Du 28 mars au 30 août 2026, "La Bergère" de Millet sera exposée parmi la collection permanente du musée du Gévaudan, à Mende.
Accueillir un chef-d’œuvre suscite toujours de la curiosité. Et la petite nouveauté du musée du Gévaudan, à Mende, a de quoi l’attiser.
Dès le samedi 28 mars 2026, jour de « grande fiesta » pour la réouverture annuelle du musée, il sera possible, au sein du parcours permanent de l’établissement mendois, de découvrir La Bergère, tableau de Jean-François Millet datant de 1863. Cette œuvre est prêtée par le musée d’Orsay. Elle arrive donc tout droit de Paris, après avoir déjà voyagé dans un certain nombre de pays. La Bergère sera visible jusqu’au 30 août prochain.
Jean-François Millet est connu pour ses œuvres L’Angélus ou Les Glaneuses, entre autres. La Bergère s’inscrit dans cette même veine, celle du monde paysan, « qui était chère à Millet, notamment la campagne des environs de Fontainebleau », indique Géraldine Chopin, la nouvelle directrice du musée mendois.
Le tableau
C’est la fin d’après-midi dans une plaine des environs de Fontainebleau. Au loin, on distingue des haies et des travaux de fenaison. Au premier plan, une bergère et son chien gardent un troupeau de moutons. La bergère, présentée comme une figure monumentalisée, est concentrée sur son tricot. On reconnaît la façon typique de Millet de représenter les visages des paysans. Le peintre a également porté une attention particulière aux petites herbes et effectué un travail subtil sur la composition et la lumière. Ce tableau témoigne de la finesse dans l’observation de la nature dont Millet fait preuve.

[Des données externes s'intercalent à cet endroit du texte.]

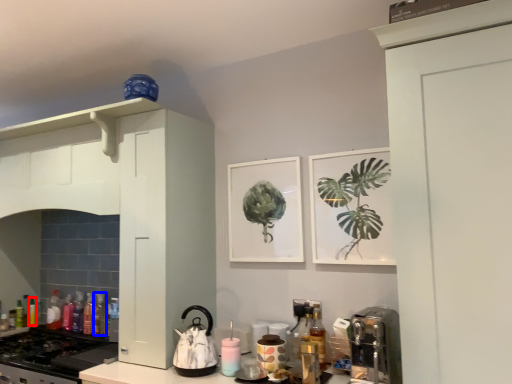
Question: Which of the following is the closest to the observer, bottle (highlighted by a red box) or bottle (highlighted by a blue box)?

Choices:
 (A) bottle
 (B) bottle

Answer: (B)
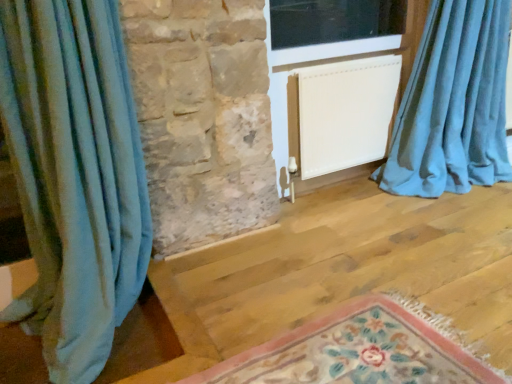
Question: Can you confirm if white matte radiator at center is thinner than blue velvet curtain at right, which ranks as the 1th curtain in right-to-left order?

Choices:
 (A) no
 (B) yes

Answer: (B)

Question: Considering the relative positions of white matte radiator at center and blue velvet curtain at right, which ranks as the 1th curtain in right-to-left order, in the image provided, is white matte radiator at center in front of blue velvet curtain at right, which ranks as the 1th curtain in right-to-left order,?

Choices:
 (A) no
 (B) yes

Answer: (A)

Question: Is white matte radiator at center positioned far away from blue velvet curtain at right, which appears as the 2th curtain when viewed from the left?

Choices:
 (A) no
 (B) yes

Answer: (A)

Question: Is white matte radiator at center shorter than blue velvet curtain at right, which ranks as the 1th curtain in right-to-left order?

Choices:
 (A) yes
 (B) no

Answer: (A)

Question: Considering the relative sizes of white matte radiator at center and blue velvet curtain at right, which appears as the 2th curtain when viewed from the left, in the image provided, is white matte radiator at center smaller than blue velvet curtain at right, which appears as the 2th curtain when viewed from the left,?

Choices:
 (A) no
 (B) yes

Answer: (B)

Question: Is white matte radiator at center further to camera compared to blue velvet curtain at right, which appears as the 2th curtain when viewed from the left?

Choices:
 (A) yes
 (B) no

Answer: (A)

Question: Is floral rug at lower center at the left side of transparent glass window at upper center?

Choices:
 (A) yes
 (B) no

Answer: (A)

Question: Is floral rug at lower center wider than transparent glass window at upper center?

Choices:
 (A) no
 (B) yes

Answer: (B)

Question: From a real-world perspective, is floral rug at lower center under transparent glass window at upper center?

Choices:
 (A) no
 (B) yes

Answer: (B)

Question: Is transparent glass window at upper center at the back of floral rug at lower center?

Choices:
 (A) no
 (B) yes

Answer: (A)

Question: Is floral rug at lower center directly adjacent to transparent glass window at upper center?

Choices:
 (A) no
 (B) yes

Answer: (A)

Question: Does floral rug at lower center have a lesser height compared to transparent glass window at upper center?

Choices:
 (A) no
 (B) yes

Answer: (B)

Question: Does floral rug at lower center touch blue velvet curtain at right, which ranks as the 1th curtain in right-to-left order?

Choices:
 (A) yes
 (B) no

Answer: (B)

Pour pouvoir exposer un tel chef-d’œuvre, le musée devait être aux normes internationales attendues en termes de préservation et de conservation du patrimoine. Une case cochée grâce à la rénovation du musée il y a quelques années. Les contraintes supplémentaires ? Lorsque le musée sera ouvert, une surveillance humaine permanente sera nécessaire. Une petite mise à distance a également été prévue et le tableau est sous verre, pour des questions de conservation.
Les photos de Depardon
La toile se trouve au premier étage, dans la salle dite des Beaux-Arts, au milieu des productions de Victorin Galière et Jeanne Bourrillon-Tournay, deux artistes importants pour le musée. « Chronologiquement et en termes de typologie des œuvres d’art, ça colle bien, explique la directrice. Si l’on suit la logique de la visite, on termine par cette salle et le tableau de Millet. »
Si cette huile sur toile reste la pièce maîtresse de l’exposition temporaire, une série de 86 photographies intitulée Rural, de Raymond Depardon, viendra la compléter dès le 27 juin (et jusqu’au 31 octobre), grâce à un partenariat avec le musée Fabre de Montpellier. La moitié des productions de Raymond Depardon représentent des scènes de la vie rurale lozérienne.
Une programmation conçue autour de l’agropastoralisme
Les créations de Millet et Depardon sont en lien avec deux événements majeurs en 2026 : l’année internationale des parcours et des éleveurs pastoraux (décrétée par l’Unesco) et l’inauguration du bicentenaire de la photographie. Elles résonnent également avec les collections permanentes du musée, qui sont, pour la plupart, liées au pastoralisme, aux paysages et à la nature.
Visites thématiques, conférences-échanges, projections, ateliers, spectacles et projets pédagogiques seront organisés pour les mettre en valeur. Cette année, au musée du Gévaudan, la programmation est conçue autour de cette célébration de l’agropastoralisme.